On the introduction of allergen into the body, antigen-presenting cells, which include

macrophages and
dendritic cells (DCs) similar to Langerhans cells in the
skin, take up allergen by endocytosis, process it, and
copresent it along with human leukocyte antigen class
II molecules to CD4 T cells (Th2 lymphocytes), which
are the major regulators.1

There are also newly recognized forms of these T cells that have become apparent
in the last few months in terms of playing a role in
allergic responses, especially in asthma, as will be discussed later in this article.
In addition to interacting with the antigen-presenting cells during the activation process,
CD4 T cells
undergo clonal expansion and can interact with B cells
as well through the production of soluble products
such as cytokines and by direct cellular interactions in
the lymph nodes that lead to the secretion of IgE as the
B cells are induced to differentiate into plasma cells.
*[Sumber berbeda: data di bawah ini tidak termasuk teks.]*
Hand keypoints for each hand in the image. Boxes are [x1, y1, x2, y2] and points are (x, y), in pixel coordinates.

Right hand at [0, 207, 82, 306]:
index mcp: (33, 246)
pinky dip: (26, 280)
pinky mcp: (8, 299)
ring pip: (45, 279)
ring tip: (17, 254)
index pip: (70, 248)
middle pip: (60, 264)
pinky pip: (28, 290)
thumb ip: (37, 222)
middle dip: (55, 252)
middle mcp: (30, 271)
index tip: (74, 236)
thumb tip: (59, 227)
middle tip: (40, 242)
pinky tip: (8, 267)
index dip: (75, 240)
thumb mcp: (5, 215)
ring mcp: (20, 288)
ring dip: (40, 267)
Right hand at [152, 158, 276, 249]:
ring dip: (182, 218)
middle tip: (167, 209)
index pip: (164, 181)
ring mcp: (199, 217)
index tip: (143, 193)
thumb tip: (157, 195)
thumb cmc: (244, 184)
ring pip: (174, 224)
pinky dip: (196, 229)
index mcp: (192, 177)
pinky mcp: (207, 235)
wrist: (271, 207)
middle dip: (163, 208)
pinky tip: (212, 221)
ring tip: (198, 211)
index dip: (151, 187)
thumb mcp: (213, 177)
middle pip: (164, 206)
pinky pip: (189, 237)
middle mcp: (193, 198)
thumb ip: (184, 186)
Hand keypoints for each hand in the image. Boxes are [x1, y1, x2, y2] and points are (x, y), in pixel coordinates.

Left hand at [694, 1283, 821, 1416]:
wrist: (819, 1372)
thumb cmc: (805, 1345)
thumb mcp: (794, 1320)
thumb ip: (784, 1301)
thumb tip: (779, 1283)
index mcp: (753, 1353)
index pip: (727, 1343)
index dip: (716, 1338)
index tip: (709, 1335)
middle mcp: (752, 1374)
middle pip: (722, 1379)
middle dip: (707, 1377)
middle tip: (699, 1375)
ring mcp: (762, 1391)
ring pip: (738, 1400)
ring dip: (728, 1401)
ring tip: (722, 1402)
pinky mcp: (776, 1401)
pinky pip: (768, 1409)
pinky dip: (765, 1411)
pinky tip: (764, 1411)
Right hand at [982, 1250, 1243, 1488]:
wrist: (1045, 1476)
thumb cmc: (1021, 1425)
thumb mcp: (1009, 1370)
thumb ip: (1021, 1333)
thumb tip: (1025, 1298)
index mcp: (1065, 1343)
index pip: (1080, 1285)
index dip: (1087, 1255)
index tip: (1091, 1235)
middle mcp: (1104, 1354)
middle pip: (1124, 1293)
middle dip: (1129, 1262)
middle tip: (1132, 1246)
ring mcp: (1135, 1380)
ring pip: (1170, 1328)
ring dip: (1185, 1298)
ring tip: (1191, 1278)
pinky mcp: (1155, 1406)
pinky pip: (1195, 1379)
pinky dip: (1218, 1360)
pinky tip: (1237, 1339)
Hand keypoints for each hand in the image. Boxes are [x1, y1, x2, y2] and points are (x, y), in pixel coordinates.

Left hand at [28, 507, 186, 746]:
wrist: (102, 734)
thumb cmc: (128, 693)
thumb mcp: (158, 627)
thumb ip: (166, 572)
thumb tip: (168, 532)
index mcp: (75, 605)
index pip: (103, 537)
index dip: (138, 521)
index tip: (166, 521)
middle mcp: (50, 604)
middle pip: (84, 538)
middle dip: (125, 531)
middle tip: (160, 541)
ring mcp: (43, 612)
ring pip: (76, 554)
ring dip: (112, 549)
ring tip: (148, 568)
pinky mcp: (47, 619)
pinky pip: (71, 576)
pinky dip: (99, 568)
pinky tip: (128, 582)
The subsequent binding of allergen-specific IgE to
high-affinity receptors present on mast cells and basophils results in allergen priming. 1,2
On reexposure to the allergen, cross-linking of the
IgE molecules on the cell surface leads to opening of
calcium channels and activation of the cell. In the early
phase response (the model for some of the immediate
responses associated with allergic rhinitis), within 5
minutes the allergen causes degranulation of predominantly mast cells with the release of
preformed mediators1,3 including histamine, proteases, and some of the
cytokines including TNF. These mediators initiate
some of the symptoms related to early phase responses
that are the general symptoms associated with allergic
rhinitis.

Pada pengenalan alergen ke dalam tubuh, sel-sel antigen-presenting, yang meliputi makrofag dan

sel dendritik (DC) yang mirip dengan sel-sel Langerhans di

kulit, mengambil alergen oleh endositosis, proses, dan

menyajikannya bersama dengan leukosit kelas antigen manusia

molekul II ke sel CD4 T (Th2 limfosit), yang

adalah regulator utama.

Pada pajanan pertama alergen yang masuk kedalam tubuh akan dikenalkan oleh antigen
presenting sel ( APC) seperti ma

. Selanjutnya mengikat alergen-IgE spesifik untuk reseptor afinitas tinggi hadir pada tiang sel dan basofil hasil di alergen priming. terutama asma. protease.2 Pada ulang paparan alergen. Di awal respon fase (model untuk beberapa segera tanggapan terkait dengan rhinitis alergi).1. mediator ini memulai beberapa gejala yang berhubungan dengan respon fase awal yang merupakan gejala umum yang terkait dengan alergi rhinitis. dan beberapa sitokin termasuk TNF. sel CD4 T antigen-presenting sel selama proses aktivasi menjalani ekspansi klonal dan dapat berinteraksi dengan sel B serta melalui produksi produk larut seperti sitokin dan oleh interaksi seluler langsung di kelenjar getah bening yang menyebabkan sekresi IgE sebagai Sel-sel B yang diinduksi untuk berdiferensiasi menjadi sel plasma. silang dari molekul IgE pada permukaan sel menyebabkan pembukaan saluran kalsium dan aktivasi sel. dalam waktu 5 menit penyebab alergen degranulasi didominasi sel mast dengan pembentukan mediator-mediator 1. seperti yang akan dibahas nanti dalam artikel ini.Juga terdapat bentuk yang baru diakui sel T ini yang telah menjadi jelas dalam beberapa bulan terakhir dalam hal memainkan peran dalam respon alergi.3 termasuk histamin. Selain berinteraksi dengan.